If the ubiquity of magical battle high school anime in recent years is getting you down, then how about a good-ol’-fashioned non-magical battle high school series? For better or worse, that's exactly what this new manga adaptation from Studio Silver LINK and the director of BlazBlue Alter Memory seems to be.

Frankly, the series’ curious name sparks more interest than anything about the episode's content. In The Prince Machiavelli wrote the definitive work on ruthlessly using political intrigue to one's advantage, and Machiavellianism as a word refers to using cunning and duplicity to get ahead, but absolutely none of that is in evidence in the first episode. In fact, masked girl Rin couldn't be more straightforward in her goal to quickly intimidate or physically beat (whichever is necessary!) Tudo into submission, and none of the other girls in the Supreme Five Swords show much propensity for it, either. Only the girl they refer to as Empress seems like she might have even a shred of cunning to her, as she already seems to know Tudo and is vaguely implied to have ulterior motives concerning his arrival.

That's disappointing, because otherwise the first episode does very little to distinguish itself from any other series where an armed girl threatens a male newcomer with a sword; the only slight departures here are that Rin's actions are proactive rather than reactive (Tudo literally hasn't done anything yet) and that Tudo isn't being either a milquetoast or a jerk. Tudo donning studded gloves to deflect Rin's attacks is a little unusual, and the fight between the two gets fairly intense (Rin clearly isn't a pushover, either), but the side commentary explains things in excruciatingly disruptive detail and Tudo is just the most recent in a long line of male transfers to have a secret trick up his sleeve for turning the tables. Technical merits so far aren't bad but, somewhat surprisingly, there's nothing even close to actual fan service despite Tudo making one reference to incidentally seeing one girl's panties.

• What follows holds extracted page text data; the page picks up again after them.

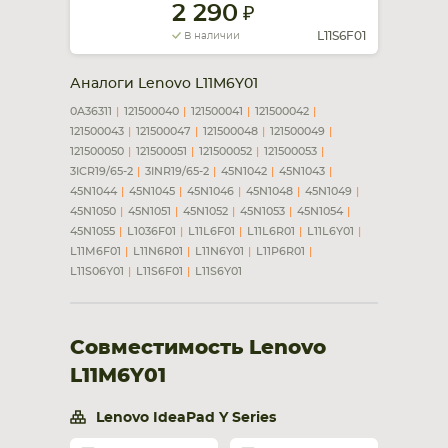
2 290
L11S6F01
В наличии
Аналоги Lenovo L11M6Y01
0A36311
121500040
121500041
121500042
121500043
121500047
121500048
121500049
121500050
121500051
121500052
121500053
3ICR19/65-2
3INR19/65-2
45N1042
45N1043
45N1044
45N1045
45N1046
45N1048
45N1049
45N1050
45N1051
45N1052
45N1053
45N1054
45N1055
L1036F01
L11L6F01
L11L6R01
L11L6Y01
L11M6F01
L11N6R01
L11N6Y01
L11P6R01
L11S06Y01
L11S6F01
L11S6Y01
Совместимость Lenovo
L11M6Y01
Lenovo IdeaPad Y Series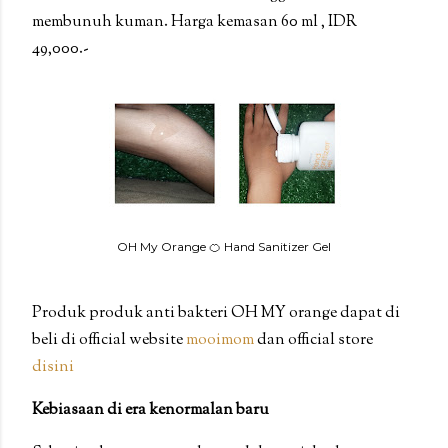
membunuh kuman. Harga kemasan 60 ml , IDR
49,000.-
OH My Orange 🍊 Hand Sanitizer Gel
Produk produk anti bakteri OH MY orange dapat di
beli di official website
mooimom
dan official store
disini
Kebiasaan di era kenormalan baru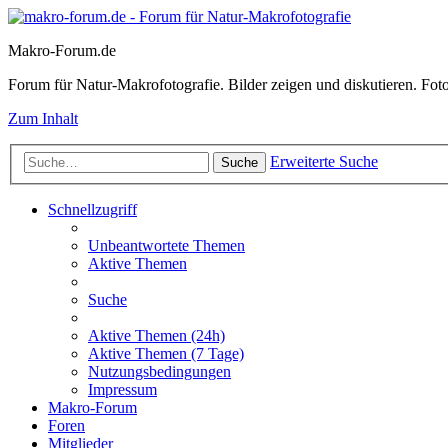
Makro-Forum.de
Forum für Natur-Makrofotografie. Bilder zeigen und diskutieren. Fotote
Zum Inhalt
Erweiterte Suche
Suche
Schnellzugriff
Unbeantwortete Themen
Aktive Themen
Suche
Aktive Themen (24h)
Aktive Themen (7 Tage)
Nutzungsbedingungen
Impressum
Makro-Forum
Foren
Mitglieder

The one thing that's not completely certain about the series at this point is whether or not it's going to take the traditional approach of heading in a harem direction. The lack of fan service suggests that it might not actually do that, and hints are dropped that Tudo might have a messy backstory. Something to distinguish the series is going to have to happen in the next couple of episodes to prevent it from being relegated into the “unmemorable” category – and no, the odd inclusion of the bear doesn't count.